Les mères sont habituées à gaver leurs enfants plutôt qu›à leur donner à manger.
(Photo:Nour Keraidy)
Sans compter d’autres traditions et coutumes propres aux Egyptiens, mais aussi aux Arabes en général. Pendant longtemps, l’embonpoint de la femme était un signe de beauté. On préférait alors les femmes plutôt rondes que sveltes. Alors que pour l’homme, il était signe de richesse. Auparavant, l’embonpoint signifiait même la bonne santé ! Aimer quelqu’un allait de pair avec le nourrir. Et les proverbes qui citent la bouffe ne manquent pas : « Le chemin le plus court pour atteindre le coeur d’un homme est son estomac ». Un dicton célèbre que les épouses ne manquent pas d’appliquer. De même, l’hospitalité va de pair avec l’abondance de la nourriture. « Si j’invite 5 personnes à dîner, je fais à manger pour 10. Il faut que tout le monde mange à sa faim et qu’il en reste beaucoup. La table doit être bien garnie, variée et présentable : différents plats principaux, plusieurs entrées et salades, au moins deux ou trois types de viande, etc. Je ne peux pas faire autrement. J’ai vu ma mère faire comme ça et, pour moi, ça va de soi, même si, de nos jours, ça devient très cher de faire une invitation. En plus, après, je suis morte de fatigue », raconte Mona, une femme au foyer de 45 ans. « Toutes ces traditions, on a du mal à s’en débarrasser, encore moins à les remettre en cause. Tout comme notre façon de nourrir nos enfants. Et maintenant, je fais un effort monstre pour pousser mes filles à faire attention à leur ligne », ajoute-t-elle.
En effet, dès leur plus jeune âge, les enfants sont souvent nourris avec excès, et les mères tendent à les gaver plutôt qu’à leur donner à manger.
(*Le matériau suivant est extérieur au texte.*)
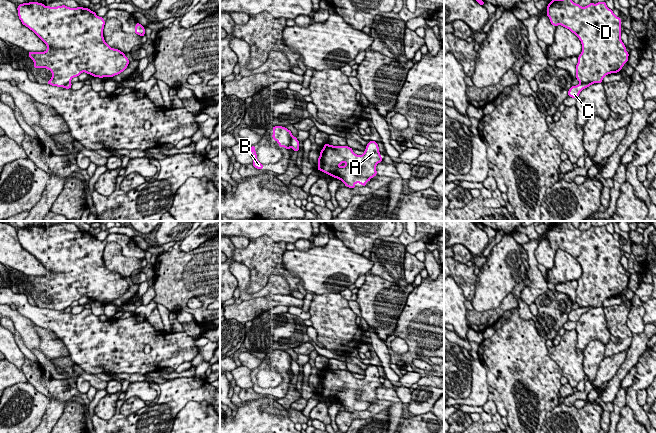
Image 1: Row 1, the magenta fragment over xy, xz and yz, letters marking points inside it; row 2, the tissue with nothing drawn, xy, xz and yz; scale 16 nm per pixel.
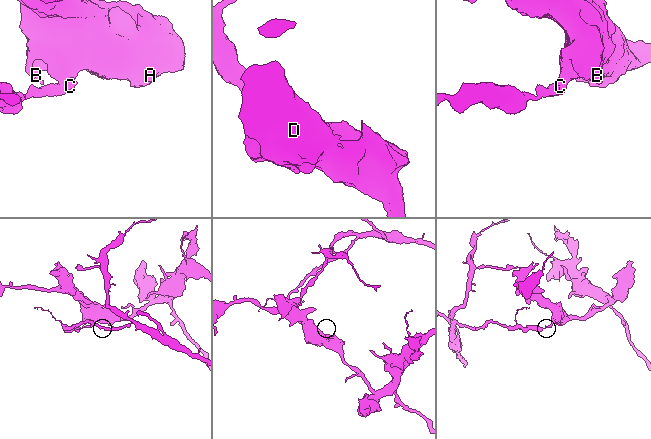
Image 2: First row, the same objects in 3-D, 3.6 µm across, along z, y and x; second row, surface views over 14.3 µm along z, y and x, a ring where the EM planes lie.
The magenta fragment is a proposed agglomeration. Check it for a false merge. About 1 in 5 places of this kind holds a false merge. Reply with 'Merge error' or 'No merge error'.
Merge error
Combien de fois n’a-t-on pas vu une maman courir derrière son enfant, une cuillère à la main, puis la lui enfoncer dans la bouche ! Comme si ne pas donner à son enfant à manger en grande quantité faisait d’elle une mauvaise mère, voire une mère indigne. De même, dès leur plus jeune âge, les enfants sont récompensés par un chocolat, un bonbon ou une confiserie. Ce genre de comportement crée inconsciemment un rapport très particulier avec l’acte de manger. Il y a ainsi une sorte de lien affectif avec la nourriture. Un plaisir qui, avec le temps, se transforme en dépendance.
Car au-delà de ces traditions d’opulence, il y a tout simplement l’amour de la bonne chère. « Les Egyptiens aiment manger. Tout simplement. C’est l’un des plaisirs de la vie qu’ils apprécient le plus. Les loisirs, les voyages, les activités culturelles sont propres aux sociétés riches. Les sociétés pauvres, elles, s’accrochent davantage aux plaisirs sensoriels, comme la bonne chère et le plaisir de la chair », estime Dr Ahmad.
En effet, sexe et nourriture ont toujours été liés dans la culture égyptienne. Le cinéma abonde en images qui transmettent cette représentation. Des images d’un homme assis autour d’une table bien garnie et, à ses côtés, une jolie femme en petite tenue, qui le distrait ou qui danse devant lui. Ou encore celles d’un ventru Shahrayar entouré de ses belles concubines, tandis que Schéhérazade lui raconte ses célèbres contes. Décidément, depuis les Mille et Une Nuits, les choses n’ont pas beaucoup changé.